▶ Exercise aim
Only the lines with "Introduction" in the entries below belong in the answer; please copy them.

----- Supplied entries -----

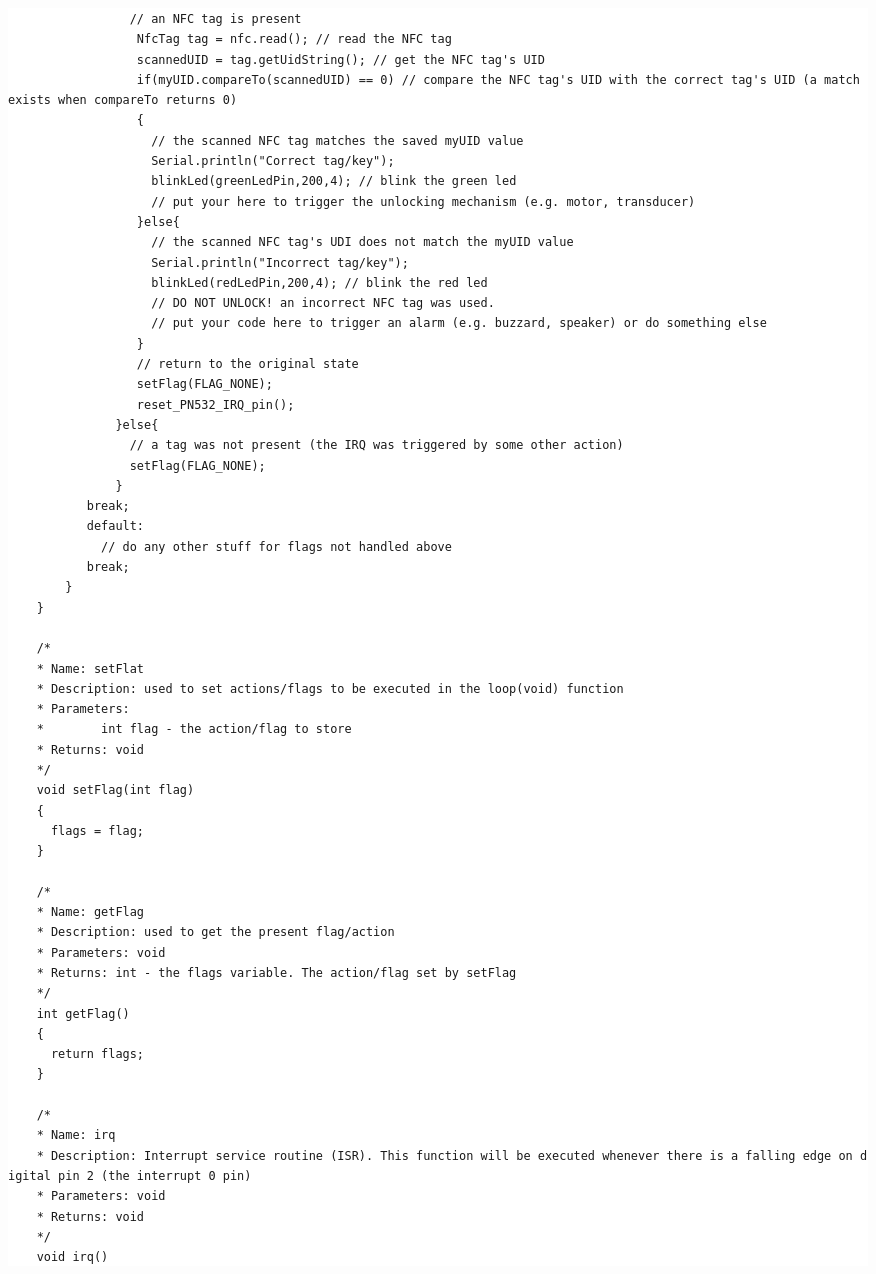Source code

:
 ```
                 // an NFC tag is present
                  NfcTag tag = nfc.read(); // read the NFC tag
                  scannedUID = tag.getUidString(); // get the NFC tag's UID
                  if(myUID.compareTo(scannedUID) == 0) // compare the NFC tag's UID with the correct tag's UID (a match exists when compareTo returns 0)
                  {
                    // the scanned NFC tag matches the saved myUID value
                    Serial.println("Correct tag/key");
                    blinkLed(greenLedPin,200,4); // blink the green led
                    // put your here to trigger the unlocking mechanism (e.g. motor, transducer)
                  }else{
                    // the scanned NFC tag's UDI does not match the myUID value
                    Serial.println("Incorrect tag/key");
                    blinkLed(redLedPin,200,4); // blink the red led
                    // DO NOT UNLOCK! an incorrect NFC tag was used.
                    // put your code here to trigger an alarm (e.g. buzzard, speaker) or do something else
                  }
                  // return to the original state
                  setFlag(FLAG_NONE);
                  reset_PN532_IRQ_pin();
               }else{
                 // a tag was not present (the IRQ was triggered by some other action)
                 setFlag(FLAG_NONE);
               }
           break;
           default:
             // do any other stuff for flags not handled above
           break;
        }
    }

    /*
    * Name: setFlat
    * Description: used to set actions/flags to be executed in the loop(void) function
    * Parameters:
    *        int flag - the action/flag to store
    * Returns: void
    */
    void setFlag(int flag)
    {
      flags = flag;
    }

    /*
    * Name: getFlag
    * Description: used to get the present flag/action
    * Parameters: void
    * Returns: int - the flags variable. The action/flag set by setFlag
    */
    int getFlag()
    {
      return flags;
    }

    /*
    * Name: irq
    * Description: Interrupt service routine (ISR). This function will be executed whenever there is a falling edge on digital pin 2 (the interrupt 0 pin)
    * Parameters: void
    * Returns: void
    */
    void irq()
```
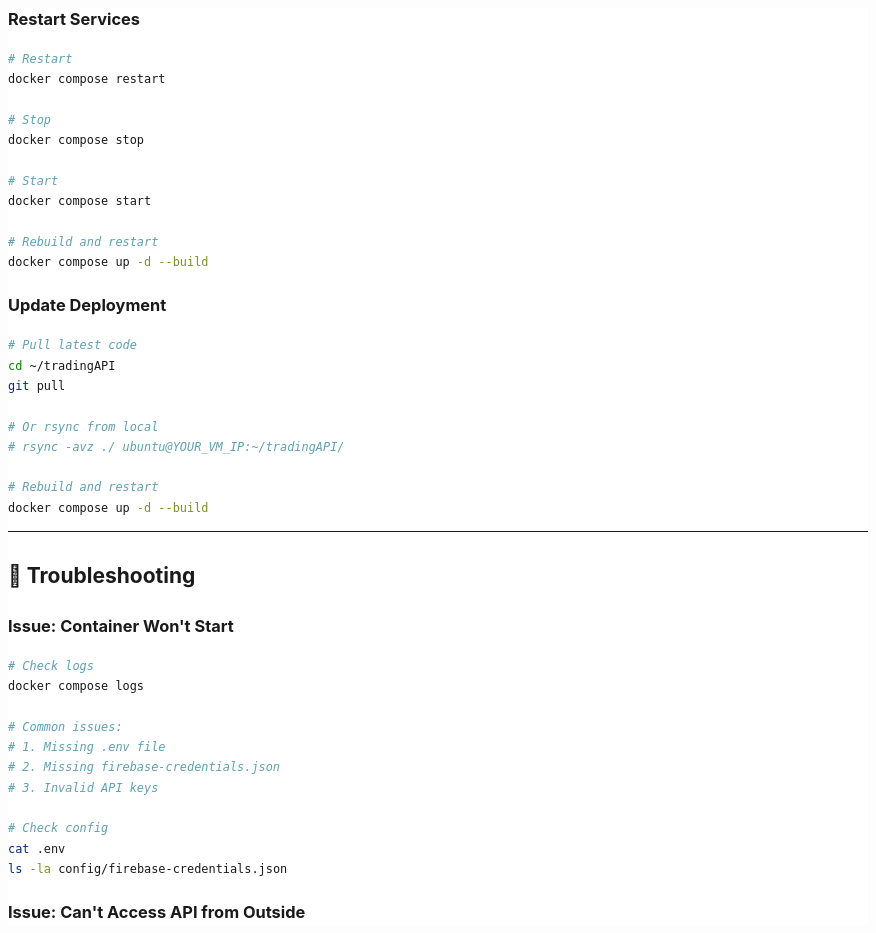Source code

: ### Restart Services

```bash
# Restart
docker compose restart

# Stop
docker compose stop

# Start
docker compose start

# Rebuild and restart
docker compose up -d --build
```

### Update Deployment

```bash
# Pull latest code
cd ~/tradingAPI
git pull

# Or rsync from local
# rsync -avz ./ ubuntu@YOUR_VM_IP:~/tradingAPI/

# Rebuild and restart
docker compose up -d --build
```

---

## 🚨 Troubleshooting

### Issue: Container Won't Start

```bash
# Check logs
docker compose logs

# Common issues:
# 1. Missing .env file
# 2. Missing firebase-credentials.json
# 3. Invalid API keys

# Check config
cat .env
ls -la config/firebase-credentials.json
```

### Issue: Can't Access API from Outside
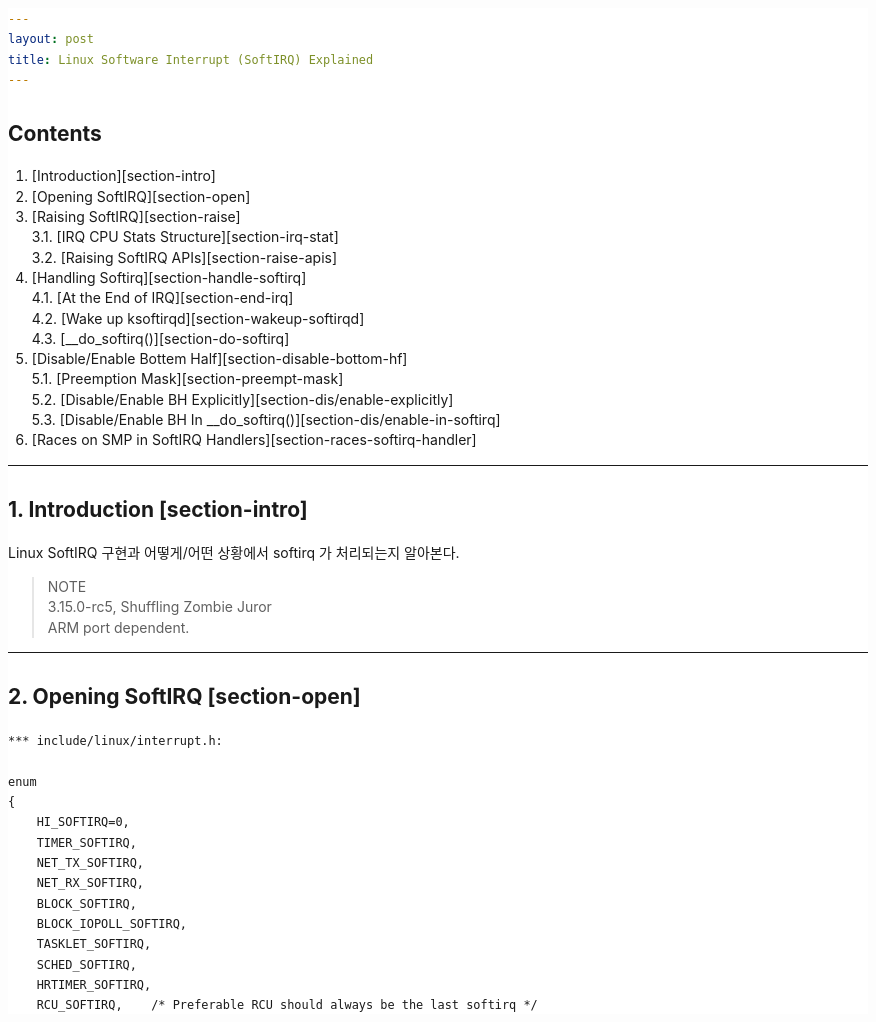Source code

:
 ```yaml
---
layout: post
title: Linux Software Interrupt (SoftIRQ) Explained
---
```


## Contents

1. [Introduction][section-intro]  
2. [Opening SoftIRQ][section-open]  
3. [Raising SoftIRQ][section-raise]  
3.1. [IRQ CPU Stats Structure][section-irq-stat]  
3.2. [Raising SoftIRQ APIs][section-raise-apis]  
4. [Handling Softirq][section-handle-softirq]  
4.1. [At the End of IRQ][section-end-irq]  
4.2. [Wake up ksoftirqd][section-wakeup-softirqd]  
4.3. [__do_softirq()][section-do-softirq]  
5. [Disable/Enable Bottem Half][section-disable-bottom-hf]  
5.1. [Preemption Mask][section-preempt-mask]  
5.2. [Disable/Enable BH Explicitly][section-dis/enable-explicitly]  
5.3. [Disable/Enable BH In __do_softirq()][section-dis/enable-in-softirq]  
6. [Races on SMP in SoftIRQ Handlers][section-races-softirq-handler]  

---

## 1. Introduction [section-intro]

Linux SoftIRQ 구현과 어떻게/어떤 상황에서 softirq 가 처리되는지 알아본다.

>NOTE  
>3.15.0-rc5, Shuffling Zombie Juror  
>ARM port dependent.  

---

## 2. Opening SoftIRQ [section-open]

    *** include/linux/interrupt.h:

    enum
    {
        HI_SOFTIRQ=0,
        TIMER_SOFTIRQ,
        NET_TX_SOFTIRQ,
        NET_RX_SOFTIRQ,
        BLOCK_SOFTIRQ,
        BLOCK_IOPOLL_SOFTIRQ,
        TASKLET_SOFTIRQ,
        SCHED_SOFTIRQ,
        HRTIMER_SOFTIRQ,
        RCU_SOFTIRQ,    /* Preferable RCU should always be the last softirq */
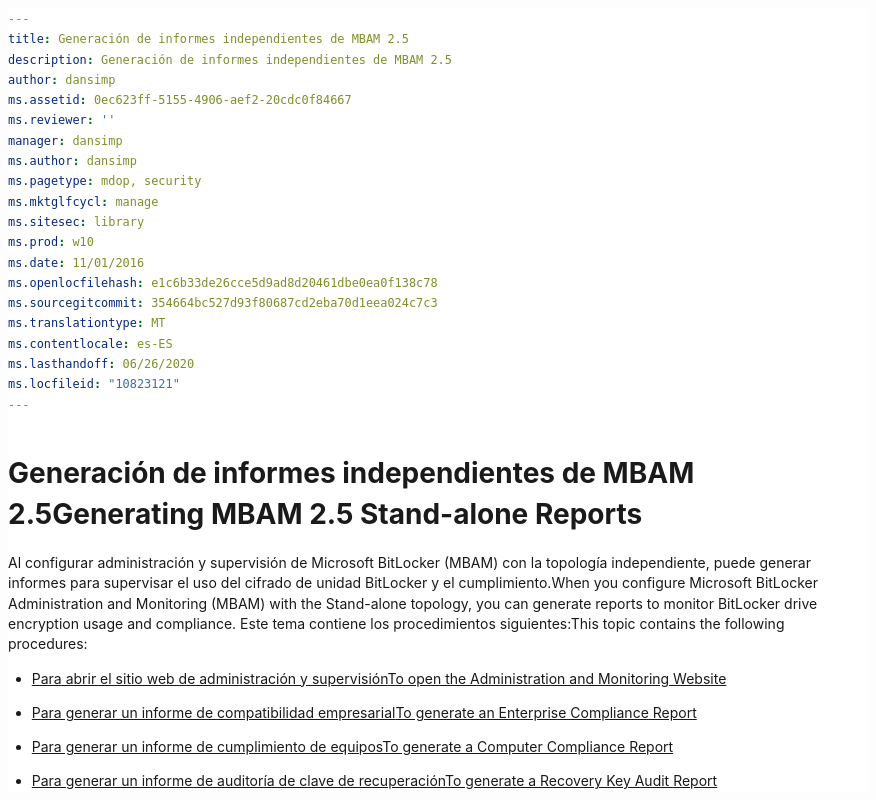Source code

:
 ```yaml
---
title: Generación de informes independientes de MBAM 2.5
description: Generación de informes independientes de MBAM 2.5
author: dansimp
ms.assetid: 0ec623ff-5155-4906-aef2-20cdc0f84667
ms.reviewer: ''
manager: dansimp
ms.author: dansimp
ms.pagetype: mdop, security
ms.mktglfcycl: manage
ms.sitesec: library
ms.prod: w10
ms.date: 11/01/2016
ms.openlocfilehash: e1c6b33de26cce5d9ad8d20461dbe0ea0f138c78
ms.sourcegitcommit: 354664bc527d93f80687cd2eba70d1eea024c7c3
ms.translationtype: MT
ms.contentlocale: es-ES
ms.lasthandoff: 06/26/2020
ms.locfileid: "10823121"
---
```

# <span data-ttu-id="94ce7-103">Generación de informes independientes de MBAM 2.5</span><span class="sxs-lookup"><span data-stu-id="94ce7-103">Generating MBAM 2.5 Stand-alone Reports</span></span>


<span data-ttu-id="94ce7-104">Al configurar administración y supervisión de Microsoft BitLocker (MBAM) con la topología independiente, puede generar informes para supervisar el uso del cifrado de unidad BitLocker y el cumplimiento.</span><span class="sxs-lookup"><span data-stu-id="94ce7-104">When you configure Microsoft BitLocker Administration and Monitoring (MBAM) with the Stand-alone topology, you can generate reports to monitor BitLocker drive encryption usage and compliance.</span></span> <span data-ttu-id="94ce7-105">Este tema contiene los procedimientos siguientes:</span><span class="sxs-lookup"><span data-stu-id="94ce7-105">This topic contains the following procedures:</span></span>

-   [<span data-ttu-id="94ce7-106">Para abrir el sitio web de administración y supervisión</span><span class="sxs-lookup"><span data-stu-id="94ce7-106">To open the Administration and Monitoring Website</span></span>](#bkmk-openadmin)

-   [<span data-ttu-id="94ce7-107">Para generar un informe de compatibilidad empresarial</span><span class="sxs-lookup"><span data-stu-id="94ce7-107">To generate an Enterprise Compliance Report</span></span>](#bkmk-enterprise)

-   [<span data-ttu-id="94ce7-108">Para generar un informe de cumplimiento de equipos</span><span class="sxs-lookup"><span data-stu-id="94ce7-108">To generate a Computer Compliance Report</span></span>](#bkmk-computercomp)

-   [<span data-ttu-id="94ce7-109">Para generar un informe de auditoría de clave de recuperación</span><span class="sxs-lookup"><span data-stu-id="94ce7-109">To generate a Recovery Key Audit Report</span></span>](#bkmk-recoverykey)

-----

▶ Output for this task
1. [Introduction][section-intro]  
## 1. Introduction [section-intro]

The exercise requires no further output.